◆ REQUIRED ACTION A ◆
Answer from the passage on the banning of Robert Spencer's book about Muhammad:
(i) What three kinds of material does Spencer set out, according to the passage?
(ii) Which two collections of Hadith are named as the most authoritative?
(iii) Which two modern writers of great influence are named?
◆ REQUIRED ACTION B ◆
Rewrite the passage on the banning of Robert Spencer's book from "He is banned because he quotes" to "Qutb and Maududi.", swapping "banned" for "censored".
◆ REQUIRED ACTION C ◆
Carry on the passage about the banning of Robert Spencer's book on Muhammad from where it stops.

Robert Spencer’s book on Muhammad is banned because he, Robert Spencer, sets out Qur’anic passages, stories from the Hadith, and the facts of Muhammad’s life as they are presented by the most authoritative, early, Muslim biographers. He provides the very facts or “facts” that are presented to Muslims as constituting the life of Muhammad, and devoutly believed, and at times proudly emulated — for Muhammad is uswa hasana, al-insan al-kamil.
He is banned because he quotes from the canonical texts. He is banned, as he shows clearly in his comments here, because he quotes or refers to hadith in one of the two most authoritative collections of Hadith, the Sahih Bukhari. He is banned, as he shows clearly in his comments, because he quotes or refers to hadith in the other of the two most authoritative collections of Hadith, the Sahih Muslim. He is banned because he dares to quote from some of the most famous commentators on the Qur’an and jurisconsults, and writers on Islam, including Ibn Kathir, Ibn Juzayy, the jurist As-Suyuti, and such modern writers who have had great influence, such as Qutb and Maududi.

[Dataset records]
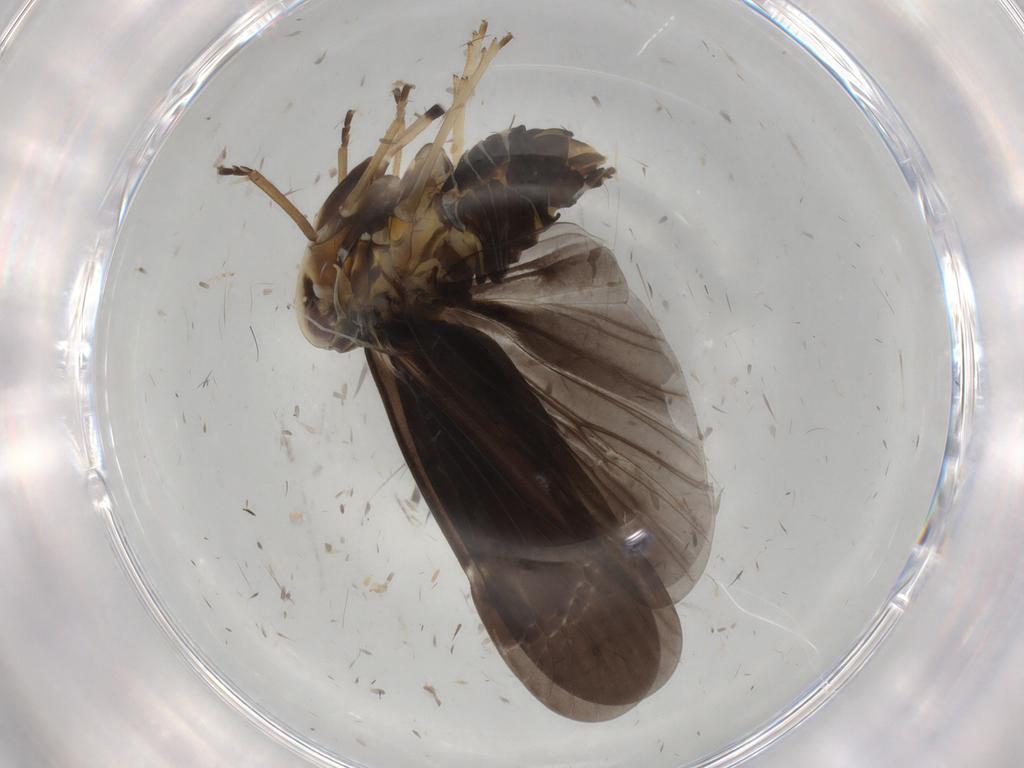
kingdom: Animalia
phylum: Arthropoda
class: Insecta
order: Hemiptera
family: Derbidae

◆ TASK OUTPUT A ◆
(i) Qur'anic passages, stories from the Hadith, and the facts of Muhammad's life as presented by the most authoritative, early, Muslim biographers.
(ii) The Sahih Bukhari and the Sahih Muslim.
(iii) Qutb and Maududi.

◆ TASK OUTPUT B ◆
He is censored because he quotes from the canonical texts. He is censored, as he shows clearly in his comments here, because he quotes or refers to hadith in one of the two most authoritative collections of Hadith, the Sahih Bukhari. He is censored, as he shows clearly in his comments, because he quotes or refers to hadith in the other of the two most authoritative collections of Hadith, the Sahih Muslim. He is censored because he dares to quote from some of the most famous commentators on the Qur’an and jurisconsults, and writers on Islam, including Ibn Kathir, Ibn Juzayy, the jurist As-Suyuti, and such modern writers who have had great influence, such as Qutb and Maududi.

◆ TASK OUTPUT C ◆
And Spencer quotes from General Malik, a Pakistani whose own book on Jihad as the relevant doctrine for the Pakistani military is of such obvious significance, and of such importance for Infidels to understand the living doctrine of Jihad — as applied by a Muslim general not a thousand years ago, but today, and not in some tiny and remote and insignificant sheikhdom, but in Pakistan, with 150 million people and nuclear weapons. This is a country which has for decades been one of the largest recipients of American military aid, aid which started, incidentally, long before America started to send such aid to Israel (that began only after the 1967 war). Long before that, it was supplying the Pakistani generals with all kinds of things.
So what is Robert Spencer guilty of, and why is he being banned? He is guilty of knowing too much. He is for Pakistan The Man Who Knows Too Much. But, of course, what he knows and attempts to disseminate is what others can also come to know — and that is why he is engaged in such dissemination. Islam is not a secret; the contents of the texts, and the attitudes and atmospherics to which those texts naturally give rise, are known to hundreds of millions of Muslims. They are discussed openly all over the Muslim lands and among Muslims, on Muslim television stations, in khutbas, in books. Free for all of us to find out about. And we are free, too, to find out about the history of Jihad-conquest, and about the remarkably similar treatment meted out by Muslims to those non-Muslims whose lands they conquered, and whom they subjugated — when they did not kill or convert them — by enforcing a status of humiliation, degradation, and physical insecurity.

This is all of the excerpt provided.